We proposed a near-real-time PAN and MS sub-pixel registration method. Firstly, differential geo-registration is used to perform accurate geographical registration of PAN and MS images, which can normalize PAN and MS images to the same direction and scale. Compared with the direct enlargement of Level 2 images, this method has higher registration accuracy. At this time, the main factors of the image registration accuracy are the relative calibration error of PAN and MS images, the error caused by the camera’s high-frequency tremor, etc. These errors are difficult to eliminate on the object side. Therefore, this paper used sub-pixel differential rectification with tiny facet primitive on the image side to eliminate these potential errors. Through sub-pixel tiny facet element differential correction, the registration accuracy between PAN and MS images was basically stabilized within 0.5 pixels, so that PAN and MS images could be accurately registered.

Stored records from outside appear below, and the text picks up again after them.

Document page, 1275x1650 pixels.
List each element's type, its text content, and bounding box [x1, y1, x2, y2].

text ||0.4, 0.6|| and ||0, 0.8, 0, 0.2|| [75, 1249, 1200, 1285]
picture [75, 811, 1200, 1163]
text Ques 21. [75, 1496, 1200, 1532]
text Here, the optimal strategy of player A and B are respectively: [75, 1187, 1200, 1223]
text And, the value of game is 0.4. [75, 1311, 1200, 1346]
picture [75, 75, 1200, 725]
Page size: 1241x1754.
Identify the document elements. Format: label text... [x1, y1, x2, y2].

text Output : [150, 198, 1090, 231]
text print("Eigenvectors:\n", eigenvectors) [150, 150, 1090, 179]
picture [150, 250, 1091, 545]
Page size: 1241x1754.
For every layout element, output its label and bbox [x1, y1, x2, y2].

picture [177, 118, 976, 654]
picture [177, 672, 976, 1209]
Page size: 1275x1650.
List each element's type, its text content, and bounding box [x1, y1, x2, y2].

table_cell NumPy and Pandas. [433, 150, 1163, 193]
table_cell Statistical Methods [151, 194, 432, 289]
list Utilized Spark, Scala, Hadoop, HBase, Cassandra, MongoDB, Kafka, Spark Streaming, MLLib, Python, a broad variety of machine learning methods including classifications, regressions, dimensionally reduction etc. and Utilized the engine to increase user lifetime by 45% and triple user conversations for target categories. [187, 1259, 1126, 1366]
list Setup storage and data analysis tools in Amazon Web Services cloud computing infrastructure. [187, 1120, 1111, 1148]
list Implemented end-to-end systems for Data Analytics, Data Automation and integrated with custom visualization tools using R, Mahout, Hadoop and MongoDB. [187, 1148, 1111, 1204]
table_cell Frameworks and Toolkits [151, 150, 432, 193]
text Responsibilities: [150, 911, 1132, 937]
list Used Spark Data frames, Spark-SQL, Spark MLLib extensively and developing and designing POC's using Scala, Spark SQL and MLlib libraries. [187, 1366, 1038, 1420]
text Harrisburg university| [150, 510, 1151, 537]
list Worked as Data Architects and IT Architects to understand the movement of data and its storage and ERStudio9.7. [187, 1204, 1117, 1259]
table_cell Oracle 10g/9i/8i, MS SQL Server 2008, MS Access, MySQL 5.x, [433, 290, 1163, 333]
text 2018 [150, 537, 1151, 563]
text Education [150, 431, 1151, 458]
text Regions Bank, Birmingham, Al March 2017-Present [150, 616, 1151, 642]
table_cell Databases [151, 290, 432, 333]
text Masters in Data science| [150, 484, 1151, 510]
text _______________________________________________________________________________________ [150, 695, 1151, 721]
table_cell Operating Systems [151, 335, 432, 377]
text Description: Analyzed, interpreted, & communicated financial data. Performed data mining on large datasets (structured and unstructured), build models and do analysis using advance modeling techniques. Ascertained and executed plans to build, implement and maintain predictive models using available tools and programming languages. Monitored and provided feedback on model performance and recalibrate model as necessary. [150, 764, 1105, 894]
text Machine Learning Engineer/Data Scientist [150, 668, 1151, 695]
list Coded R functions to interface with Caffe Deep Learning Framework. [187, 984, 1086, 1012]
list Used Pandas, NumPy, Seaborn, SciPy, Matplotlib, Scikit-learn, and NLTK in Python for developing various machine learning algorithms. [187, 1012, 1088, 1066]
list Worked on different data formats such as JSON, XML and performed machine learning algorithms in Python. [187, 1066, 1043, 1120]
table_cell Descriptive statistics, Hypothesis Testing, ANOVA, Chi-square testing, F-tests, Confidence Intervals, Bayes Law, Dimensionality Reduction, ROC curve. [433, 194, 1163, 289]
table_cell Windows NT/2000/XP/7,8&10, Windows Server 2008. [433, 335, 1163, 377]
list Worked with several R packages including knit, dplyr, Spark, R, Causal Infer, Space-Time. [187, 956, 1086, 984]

Although the method in this paper could effectively improve the registration accuracy of PAN and MS images, the computational burden was very large—especially for the calculations of links, such as geographic registration, matching, and correction. Therefore, this article mapped these computationally large and highly parallel links to a GPU for processing. The processing efficiency of these links on the GPU was hundreds of times better that the processing efficiency on the CPU. Counting the extra operations brought about by GPU processing, the processing time of the GPU relative to the CPU was still multiples shorter. The processing time decreased from tens of minutes to tens of seconds. Additionally, taking GF-7 as an example, it took about 5.09 s to process the amount of data captured by GF-7 per second, which basically realizes near real-time processing.

In general, the algorithm in this paper could not only provide high-precision registration for PAN and MS fusion, but it has high processing efficiency and can basically achieve near real-time processing. In addition it is suitable for different scenes and different sensors. It is extremely robust to registration errors between PAN and MS images. It also has the potential for high-precision registration of sensors from different sources.